Pick an Obama scandal and the media skipped it, covered it up, or buried it beneath some bogus outrage about the right
… the political bloc that most helped push Obama to reelection was the American media
writes
Dan Gainor.
All throughout election night, pundits and reporters were talking about the economy and how that had impacted the campaign. That was seldom the story the news media told throughout the election.
According to several exit polls, Romney’s lead on the economy was small
and many voters actually thought it was improving, despite years of
economic cataclysm. “But Romney is winning early on a key question in
the exit poll: Who can better handle the economy? He scored 49 percent
to Obama's 48 percent there, though those numbers are still moving,”
reported ABC.
No wonder. Networks that hammered President George W. Bush for high gas
prices and high unemployment gave their candidate almost a complete pass
– blaming Bush more than twice as much as Obama. On Election Day,
unemployment was 7.9 percent, actually higher than it had been when
Obama took office. Debt, deficit and underemployment were off the
charts.
Obama didn’t win despite the numbers. He won because the media didn’t
report them. They spent an entire campaign promoting social issues –
abortion, gay marriage and more – where journalists near 100 percent
support. The onslaught against GOP candidates was huge. The left/media
strategy was merely to link Romney with any social conservative they
could and hype what that candidate said.
Media Research Center President L. Brent Bozell
summed up the campaign news coverage by calling journalism “roadkill.”

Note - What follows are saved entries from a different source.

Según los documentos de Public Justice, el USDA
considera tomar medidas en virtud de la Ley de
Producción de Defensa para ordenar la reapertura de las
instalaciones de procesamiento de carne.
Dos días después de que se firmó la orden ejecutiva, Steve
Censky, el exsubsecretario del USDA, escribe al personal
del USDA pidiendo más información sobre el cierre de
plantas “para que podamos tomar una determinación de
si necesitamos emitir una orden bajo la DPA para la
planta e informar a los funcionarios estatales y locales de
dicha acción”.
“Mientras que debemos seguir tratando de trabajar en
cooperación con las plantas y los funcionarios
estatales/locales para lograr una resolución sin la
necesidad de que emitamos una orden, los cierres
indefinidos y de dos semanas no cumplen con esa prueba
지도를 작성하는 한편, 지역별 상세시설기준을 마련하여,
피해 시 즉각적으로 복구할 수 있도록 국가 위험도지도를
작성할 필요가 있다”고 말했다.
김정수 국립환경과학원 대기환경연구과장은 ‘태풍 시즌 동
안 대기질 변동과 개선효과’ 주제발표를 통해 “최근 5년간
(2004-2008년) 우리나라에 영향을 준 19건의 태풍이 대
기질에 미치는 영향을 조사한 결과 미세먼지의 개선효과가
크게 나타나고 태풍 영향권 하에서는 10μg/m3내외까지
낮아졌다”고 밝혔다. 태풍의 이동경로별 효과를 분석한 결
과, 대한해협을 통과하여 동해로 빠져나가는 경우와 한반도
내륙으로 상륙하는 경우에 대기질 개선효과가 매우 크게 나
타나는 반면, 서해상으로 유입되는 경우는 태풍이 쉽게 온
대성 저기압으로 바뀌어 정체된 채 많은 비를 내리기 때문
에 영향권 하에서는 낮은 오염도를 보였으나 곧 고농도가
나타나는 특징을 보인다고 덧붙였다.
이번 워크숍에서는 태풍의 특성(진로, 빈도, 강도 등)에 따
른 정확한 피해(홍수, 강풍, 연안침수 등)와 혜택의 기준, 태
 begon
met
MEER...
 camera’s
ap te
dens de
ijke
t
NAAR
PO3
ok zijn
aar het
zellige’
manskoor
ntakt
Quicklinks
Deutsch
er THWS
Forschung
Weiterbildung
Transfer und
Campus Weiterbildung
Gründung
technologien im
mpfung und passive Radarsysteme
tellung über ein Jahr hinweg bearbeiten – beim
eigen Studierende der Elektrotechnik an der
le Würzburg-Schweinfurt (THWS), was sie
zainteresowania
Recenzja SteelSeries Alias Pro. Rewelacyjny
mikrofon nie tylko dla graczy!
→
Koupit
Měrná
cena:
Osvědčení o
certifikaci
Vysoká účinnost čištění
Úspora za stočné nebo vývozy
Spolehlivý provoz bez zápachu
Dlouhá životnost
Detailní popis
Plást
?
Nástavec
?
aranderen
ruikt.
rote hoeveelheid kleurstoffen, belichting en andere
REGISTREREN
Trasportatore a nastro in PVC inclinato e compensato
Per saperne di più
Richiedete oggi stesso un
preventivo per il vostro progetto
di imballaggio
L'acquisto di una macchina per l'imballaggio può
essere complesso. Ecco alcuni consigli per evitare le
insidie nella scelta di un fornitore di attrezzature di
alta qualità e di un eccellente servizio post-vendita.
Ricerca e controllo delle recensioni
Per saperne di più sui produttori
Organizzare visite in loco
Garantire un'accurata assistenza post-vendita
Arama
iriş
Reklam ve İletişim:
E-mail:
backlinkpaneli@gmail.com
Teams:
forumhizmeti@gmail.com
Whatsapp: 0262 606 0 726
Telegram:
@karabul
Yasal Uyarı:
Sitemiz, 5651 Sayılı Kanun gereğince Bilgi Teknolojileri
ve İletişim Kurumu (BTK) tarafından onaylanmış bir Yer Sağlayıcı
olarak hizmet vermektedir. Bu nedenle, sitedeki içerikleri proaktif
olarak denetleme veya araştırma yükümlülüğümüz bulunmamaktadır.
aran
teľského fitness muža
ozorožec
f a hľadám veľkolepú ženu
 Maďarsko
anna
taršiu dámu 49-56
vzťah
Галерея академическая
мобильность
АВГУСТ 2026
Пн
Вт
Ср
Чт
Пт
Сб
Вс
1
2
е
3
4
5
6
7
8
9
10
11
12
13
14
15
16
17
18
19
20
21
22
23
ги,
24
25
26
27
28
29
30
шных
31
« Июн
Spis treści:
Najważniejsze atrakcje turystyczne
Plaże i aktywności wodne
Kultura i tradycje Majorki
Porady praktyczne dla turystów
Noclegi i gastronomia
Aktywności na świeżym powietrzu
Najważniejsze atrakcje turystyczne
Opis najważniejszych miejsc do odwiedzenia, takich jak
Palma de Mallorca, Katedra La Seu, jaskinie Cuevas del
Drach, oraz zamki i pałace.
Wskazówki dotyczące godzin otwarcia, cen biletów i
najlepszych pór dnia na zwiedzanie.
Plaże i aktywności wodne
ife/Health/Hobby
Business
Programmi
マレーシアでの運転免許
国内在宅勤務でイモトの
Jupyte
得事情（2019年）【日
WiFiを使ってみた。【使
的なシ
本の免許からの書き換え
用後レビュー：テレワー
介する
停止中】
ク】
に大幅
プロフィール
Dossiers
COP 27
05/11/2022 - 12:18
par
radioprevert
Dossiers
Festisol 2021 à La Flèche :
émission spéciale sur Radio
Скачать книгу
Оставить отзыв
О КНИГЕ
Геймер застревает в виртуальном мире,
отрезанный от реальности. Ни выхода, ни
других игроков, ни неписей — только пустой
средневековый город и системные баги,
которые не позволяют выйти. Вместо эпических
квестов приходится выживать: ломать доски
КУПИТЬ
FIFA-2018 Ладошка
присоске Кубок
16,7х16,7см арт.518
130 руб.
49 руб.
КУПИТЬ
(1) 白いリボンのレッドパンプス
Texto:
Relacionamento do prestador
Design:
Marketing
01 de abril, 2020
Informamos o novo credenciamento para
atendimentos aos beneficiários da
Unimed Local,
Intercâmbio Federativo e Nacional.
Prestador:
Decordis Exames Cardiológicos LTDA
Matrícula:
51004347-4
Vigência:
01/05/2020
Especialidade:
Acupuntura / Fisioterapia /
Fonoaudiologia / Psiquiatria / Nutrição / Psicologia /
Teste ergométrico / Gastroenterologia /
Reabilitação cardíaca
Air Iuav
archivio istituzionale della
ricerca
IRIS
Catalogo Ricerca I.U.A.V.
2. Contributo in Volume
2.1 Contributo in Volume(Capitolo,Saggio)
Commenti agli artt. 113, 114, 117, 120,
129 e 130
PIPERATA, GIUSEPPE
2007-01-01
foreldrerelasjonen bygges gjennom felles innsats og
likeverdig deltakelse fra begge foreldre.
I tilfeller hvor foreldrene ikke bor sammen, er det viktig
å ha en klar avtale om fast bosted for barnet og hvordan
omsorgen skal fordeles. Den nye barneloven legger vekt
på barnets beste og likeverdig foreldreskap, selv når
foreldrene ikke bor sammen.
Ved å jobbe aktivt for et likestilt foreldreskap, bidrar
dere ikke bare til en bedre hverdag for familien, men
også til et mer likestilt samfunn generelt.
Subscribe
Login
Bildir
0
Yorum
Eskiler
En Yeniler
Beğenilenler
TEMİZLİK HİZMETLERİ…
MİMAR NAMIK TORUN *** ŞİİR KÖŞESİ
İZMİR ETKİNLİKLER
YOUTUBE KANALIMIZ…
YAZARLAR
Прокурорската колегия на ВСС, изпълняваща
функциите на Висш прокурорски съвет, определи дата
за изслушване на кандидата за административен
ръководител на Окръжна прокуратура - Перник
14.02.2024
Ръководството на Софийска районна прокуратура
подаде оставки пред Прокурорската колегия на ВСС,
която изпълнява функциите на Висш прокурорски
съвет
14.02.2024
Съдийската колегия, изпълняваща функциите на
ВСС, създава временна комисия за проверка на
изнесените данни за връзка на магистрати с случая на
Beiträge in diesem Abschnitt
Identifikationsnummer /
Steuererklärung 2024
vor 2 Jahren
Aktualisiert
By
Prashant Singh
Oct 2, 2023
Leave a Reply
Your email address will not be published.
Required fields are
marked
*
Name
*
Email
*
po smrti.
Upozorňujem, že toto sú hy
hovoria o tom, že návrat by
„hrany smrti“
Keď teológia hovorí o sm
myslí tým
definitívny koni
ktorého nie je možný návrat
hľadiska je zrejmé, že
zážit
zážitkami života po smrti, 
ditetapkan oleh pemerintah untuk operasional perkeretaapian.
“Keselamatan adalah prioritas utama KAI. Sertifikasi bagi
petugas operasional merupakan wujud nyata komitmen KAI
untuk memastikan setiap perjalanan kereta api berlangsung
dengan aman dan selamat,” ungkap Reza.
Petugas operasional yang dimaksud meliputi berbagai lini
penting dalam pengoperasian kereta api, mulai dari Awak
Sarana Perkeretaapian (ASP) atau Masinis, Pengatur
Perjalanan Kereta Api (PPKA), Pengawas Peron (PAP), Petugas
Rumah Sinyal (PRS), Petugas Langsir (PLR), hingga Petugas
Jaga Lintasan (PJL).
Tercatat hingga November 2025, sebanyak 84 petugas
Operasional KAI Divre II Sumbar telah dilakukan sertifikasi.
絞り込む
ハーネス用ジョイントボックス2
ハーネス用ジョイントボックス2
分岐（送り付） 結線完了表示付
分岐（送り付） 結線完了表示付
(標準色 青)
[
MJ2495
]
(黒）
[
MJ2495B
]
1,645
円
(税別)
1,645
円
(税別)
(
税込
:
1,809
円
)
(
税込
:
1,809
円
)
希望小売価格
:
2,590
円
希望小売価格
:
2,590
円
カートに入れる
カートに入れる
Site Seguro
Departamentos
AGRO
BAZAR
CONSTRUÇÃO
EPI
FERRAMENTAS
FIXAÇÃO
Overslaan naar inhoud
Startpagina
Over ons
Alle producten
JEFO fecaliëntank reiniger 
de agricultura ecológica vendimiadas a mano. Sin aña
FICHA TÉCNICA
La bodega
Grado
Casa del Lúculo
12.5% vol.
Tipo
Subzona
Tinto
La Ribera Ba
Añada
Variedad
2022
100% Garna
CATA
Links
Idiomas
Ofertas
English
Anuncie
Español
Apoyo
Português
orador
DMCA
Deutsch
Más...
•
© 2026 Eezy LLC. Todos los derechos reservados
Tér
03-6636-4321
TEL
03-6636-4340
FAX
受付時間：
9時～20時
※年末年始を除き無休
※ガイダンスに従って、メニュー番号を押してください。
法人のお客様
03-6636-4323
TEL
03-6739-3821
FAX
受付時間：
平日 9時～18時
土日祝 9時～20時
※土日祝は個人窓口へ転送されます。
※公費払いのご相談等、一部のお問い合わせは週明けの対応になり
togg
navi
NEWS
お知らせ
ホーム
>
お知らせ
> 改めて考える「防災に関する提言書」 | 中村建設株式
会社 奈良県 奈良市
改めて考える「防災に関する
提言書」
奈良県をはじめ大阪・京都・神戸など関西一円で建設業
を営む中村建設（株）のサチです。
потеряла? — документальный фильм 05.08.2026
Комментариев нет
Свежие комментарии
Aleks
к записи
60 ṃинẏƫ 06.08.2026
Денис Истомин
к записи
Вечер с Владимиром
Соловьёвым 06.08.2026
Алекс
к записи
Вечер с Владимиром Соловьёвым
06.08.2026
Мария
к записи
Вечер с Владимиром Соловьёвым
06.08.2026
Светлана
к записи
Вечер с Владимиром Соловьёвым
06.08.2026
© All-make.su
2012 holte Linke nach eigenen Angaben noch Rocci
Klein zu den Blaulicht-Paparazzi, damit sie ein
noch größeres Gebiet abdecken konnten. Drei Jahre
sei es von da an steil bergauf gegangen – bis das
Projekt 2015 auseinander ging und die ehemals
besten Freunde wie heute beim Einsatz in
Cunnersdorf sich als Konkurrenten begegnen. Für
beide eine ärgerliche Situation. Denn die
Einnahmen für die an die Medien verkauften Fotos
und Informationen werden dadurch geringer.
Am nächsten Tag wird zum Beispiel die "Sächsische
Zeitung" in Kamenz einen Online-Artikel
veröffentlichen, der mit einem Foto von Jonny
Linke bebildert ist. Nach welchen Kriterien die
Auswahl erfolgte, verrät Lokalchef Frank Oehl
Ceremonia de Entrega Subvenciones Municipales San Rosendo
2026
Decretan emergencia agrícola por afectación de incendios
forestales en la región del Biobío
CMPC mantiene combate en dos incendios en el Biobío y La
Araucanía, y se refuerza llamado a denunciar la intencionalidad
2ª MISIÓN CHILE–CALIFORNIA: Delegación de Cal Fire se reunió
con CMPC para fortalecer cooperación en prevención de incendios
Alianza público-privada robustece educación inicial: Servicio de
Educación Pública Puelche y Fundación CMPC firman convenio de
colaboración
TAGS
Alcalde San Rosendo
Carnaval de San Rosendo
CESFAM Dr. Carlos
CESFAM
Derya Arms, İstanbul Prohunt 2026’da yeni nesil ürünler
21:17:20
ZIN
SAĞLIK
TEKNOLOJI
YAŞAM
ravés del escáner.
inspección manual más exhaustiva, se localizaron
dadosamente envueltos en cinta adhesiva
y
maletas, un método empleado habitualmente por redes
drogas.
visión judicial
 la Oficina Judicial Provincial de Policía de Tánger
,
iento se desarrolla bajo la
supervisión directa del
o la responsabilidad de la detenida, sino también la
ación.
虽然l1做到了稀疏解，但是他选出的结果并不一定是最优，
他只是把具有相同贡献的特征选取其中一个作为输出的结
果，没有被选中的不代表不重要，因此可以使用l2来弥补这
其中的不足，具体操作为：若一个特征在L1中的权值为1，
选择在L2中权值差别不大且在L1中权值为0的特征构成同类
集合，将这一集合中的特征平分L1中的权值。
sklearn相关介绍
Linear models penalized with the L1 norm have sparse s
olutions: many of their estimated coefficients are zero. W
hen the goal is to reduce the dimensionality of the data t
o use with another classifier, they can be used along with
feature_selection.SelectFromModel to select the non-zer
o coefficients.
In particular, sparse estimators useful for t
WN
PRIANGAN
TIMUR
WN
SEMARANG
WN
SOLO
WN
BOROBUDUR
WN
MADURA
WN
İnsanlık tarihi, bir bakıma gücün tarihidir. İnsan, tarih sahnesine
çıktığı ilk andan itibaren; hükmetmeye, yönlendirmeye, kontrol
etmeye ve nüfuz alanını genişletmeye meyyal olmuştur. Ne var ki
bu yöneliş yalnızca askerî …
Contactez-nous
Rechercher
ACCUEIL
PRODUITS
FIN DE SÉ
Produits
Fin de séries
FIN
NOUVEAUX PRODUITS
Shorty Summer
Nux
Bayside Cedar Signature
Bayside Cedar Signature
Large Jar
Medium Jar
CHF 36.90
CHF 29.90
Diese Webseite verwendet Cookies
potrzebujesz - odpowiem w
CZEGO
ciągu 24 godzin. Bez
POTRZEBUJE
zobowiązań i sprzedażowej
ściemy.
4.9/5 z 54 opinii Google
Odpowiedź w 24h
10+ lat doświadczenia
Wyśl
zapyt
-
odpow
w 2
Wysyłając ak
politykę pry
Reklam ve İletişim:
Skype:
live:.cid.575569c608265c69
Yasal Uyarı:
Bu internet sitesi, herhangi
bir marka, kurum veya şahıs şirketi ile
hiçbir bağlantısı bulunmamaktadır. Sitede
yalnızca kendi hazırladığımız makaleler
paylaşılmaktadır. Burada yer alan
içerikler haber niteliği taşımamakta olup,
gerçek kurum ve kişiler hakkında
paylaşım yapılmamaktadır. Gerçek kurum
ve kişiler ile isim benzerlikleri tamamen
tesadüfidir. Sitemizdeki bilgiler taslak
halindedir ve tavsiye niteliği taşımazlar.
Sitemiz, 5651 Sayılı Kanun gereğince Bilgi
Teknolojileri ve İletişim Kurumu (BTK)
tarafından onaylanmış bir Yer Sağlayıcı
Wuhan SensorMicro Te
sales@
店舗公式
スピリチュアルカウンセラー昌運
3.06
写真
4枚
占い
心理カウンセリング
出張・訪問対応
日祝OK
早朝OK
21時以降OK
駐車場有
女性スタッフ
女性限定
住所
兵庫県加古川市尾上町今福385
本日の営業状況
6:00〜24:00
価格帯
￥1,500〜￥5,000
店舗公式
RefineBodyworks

“The media lauded Obama no matter how horrendous his record, and they
savaged Obama’s Republican contenders as ridiculous pretenders,” he
wrote.
On Election Day, the media did what they always do – blamed
conservatives. CNN’s Anderson Cooper asked the question whether “the
Republican Party went too far to the right.” Earlier in the evening,
Chief Political Analyst Gloria Borger blamed the Tea Party for Senate
losses, instead of crediting them with motivating GOP grassroots voters.
“Has the Tea Party really hurt the Republican chances in the last two
elections to take control of the Senate?” she asked.
NBC’s Chuck Todd echoed the theme, saying “The Republican party has some serious soul-searching to do.”
In the last days before the election, journalists resorted to one of
their old tricks – celebrating a “conservative” who goes off the
reservation (sorry, Sen. Warren) and backs the left. In this case, the
media foil was New Jersey Gov. Chris Christie
whose adoration of Obama in the post-hurricane era resembled a
school-boy crush and outlet after outlet celebrated the love story.
Liberal MSNBC
reveled in Christie’s comments. “The Last Word” ran a compilation of
Christie throwing his support to the president. Major media outlets
didn’t raise the question whether Christie was trying to boost his own
2016 campaign. Suspicious reporters might have asked whether Christie, who had been passed over for Romney’s VP slot, might have been a tad bitter.
Why that mattered is that exit polls indicated 41 percent of voters thought Obama’s storm performance had been either “important” or “most important” in their vote.
The campaign spin wasn’t new. Journalists consistently bashed Tea Party
candidates or downplayed their success like new Texas Sen. Ted Cruz. At
the same time, they ignored how incredibly radical the Democratic Party
had become.
Senate candidates Todd Akin and Richard Mourdock were savaged for
being out of the mainstream by the press. However, journalists yawned as
Democrats continued their massive leftward shift with Fauxcahontas
candidate Elizabeth Warren and the first openly gay senator, Wisconsin’s
Tammy Baldwin.
It was more than that. Pick an Obama scandal and the media skipped it,
covered it up or buried it beneath some bogus outrage about the right.
"Fast and furious," Libya, jobs, the collapse of Arab Spring, the failed
trillion-dollar stimulus, the cost of ObamaCare, the attack on
religious rights and even bowing to foreign leaders – none of them got
the press that made-up scandals about Romney received.
That bias culminated in a now famous debate scene with CNN’s Candy
Crowley where she incorrectly fact-checked Romney and boosted Obama.
Crowley’s action became the perfect metaphor for the bias of campaign
2012 – a media campaign far worse than 2008.
And the worst news of the night? Election 2016 starts today and somewhere journalists are already spinning the result.